- The Washington Times - Thursday, November 4, 2004

The eyes of Washington Redskins defensive end Phillip Daniels wander every now and then in his meeting room at Redskin Park. On the board, he sees the Redskins’ schedule. A “one-game-at-a-time” veteran if there ever was one, Daniels can’t help but glance toward the latter part of the season, where the toughest tests await.

“It gets hard not to,” Daniels conceded yesterday. “But you don’t ever want to overlook the team that’s in front of you.”

In front of Washington this week are the Detroit Lions (4-3), who are maturing a bit more quickly than expected. But Detroit is a relative trifle. Looming in the season’s second half are two games against the Philadelphia Eagles (7-0), as well as games at Pittsburgh (6-1), against the Minnesota Vikings (5-2) and at archrival Dallas, where Washington has won once in its past 12 tries.

In fact, it appears coach Joe Gibbs faces long odds in averting his first 10-loss season. After losing five of six to settle at 2-5, the Redskins now enter the rigorous part of a generally modest schedule. While their first seven opponents are 23-27, their last nine (counting the Eagles twice) are 40-23.
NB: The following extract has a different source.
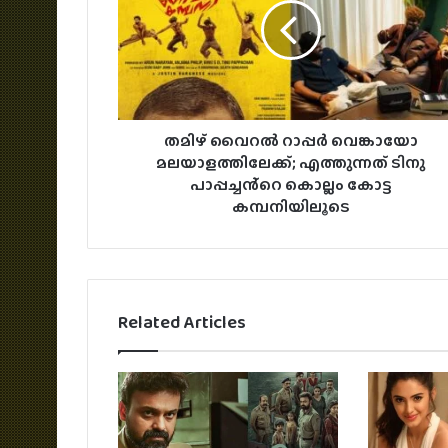
തമിഴ് വൈറൽ റാപ്പർ വെങ്കായോ
മലയാളത്തിലേക്ക്; എത്തുന്നത് ടിനു
പാപ്പച്ചൻ്റെ കൊല്ലം കോട്ട
കമ്പനിയിലൂടെ
Related Articles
Quite frankly, things could get ugly.

“It’s been ugly for us all the way,” Gibbs responded. “Yeah, we’ve got a tough schedule, a tough deal.”

That Washington appears unlikely to improve much, if at all, upon last year’s 5-11 record is striking considering the expectations that swelled during the offseason. Besides re-hiring Gibbs, the architect of the organization’s three Super Bowl wins, the Redskins went on another wild personnel spree, compiling an NFL-record payroll in the $110million range.

By the time training camp opened in late July, there was talk Washington might make a playoff run. Such an achievement now seems all but impossible. Players, however, aren’t quite ready to start refocusing their goals.

“Basically, what we’re trying to do is win a game by any means necessary,” cornerback Fred Smoot said. “We don’t care how we win — ugly win, pretty win. It doesn’t really matter. We’re trying to get on the right track.”

But after engaging in a discussion of “rebuilding years,” Smoot decided that this should, indeed, be considered one. That perception hasn’t taken hold largely because, under owner Dan Snyder, each of the past six seasons has been hyped as a playoff year. In retrospect, Smoot believes everyone should have known better about 2004.

“When people saw Joe Gibbs coming back, bam!” Smoot said. “But come on, Coach hasn’t coached in awhile. He’s got to get back and catch up with the times. From that, here comes the new players. The players have to learn him. People thought, ‘We’ve got the championship-maker back.’ But he had to come in and find out which players he wanted. I think it is a true rebuilding year.”

Gibbs wasn’t willing to engage in semantics yesterday, saying he’s too focused on this week to worry about whether this is a rebuilding season. But the distinction could be crucial. Although there aren’t a lot of positions at which Gibbs could start inserting younger players, there is a key one — and fans let him know it last weekend.

In Washington’s loss to the Green Bay Packers, fans chanted for third-year quarterback Patrick Ramsey. Gibbs continues to defend veteran starter Mark Brunell, and yesterday the coach again showed no sign of considering a change — even when presented the more oblique question about a general shift toward youth.

“We’re pretty young already,” Gibbs said. “And to me, I want to get that core group of guys that we’re going to build around. Through all this heartache and pain, you study guys, and I’m going to be loyal to that group. I’m looking to take that group — and however many [players] that is, I think we’ve got a bunch — and build around it.”

Brunell, for one, claims literally not to know what opponent follows Detroit (the Marvin Lewis-coached Cincinnati Bengals). As for refocusing this season’s goals, Brunell emphatically said it’s not time to give up on the playoffs.

“Not at all,” Brunell said. “At some point perhaps. But now is not the moment.”

To be sure, teams have rallied from similar points. The Tennessee Titans, for example, rebounded from a 1-4 start in 2002 to reach the AFC Championship game by winning 10 of their final 11 games. And Daniels’ Chicago Bears last season went from 1-5 to 7-9. If not for a pair of two-point losses in November, Chicago might have made the playoffs.

So Daniels holds out hope — even as fans chant for a quarterback switch, talk of a rebuilding year grows and a veritable Murderers’ Row sits on the board in his meeting room.

“We’ll continue to take it one game at a time and see what happens,” Daniels said. “If it was meant to be, it’ll happen. If not, we’ll come back next year even stronger.”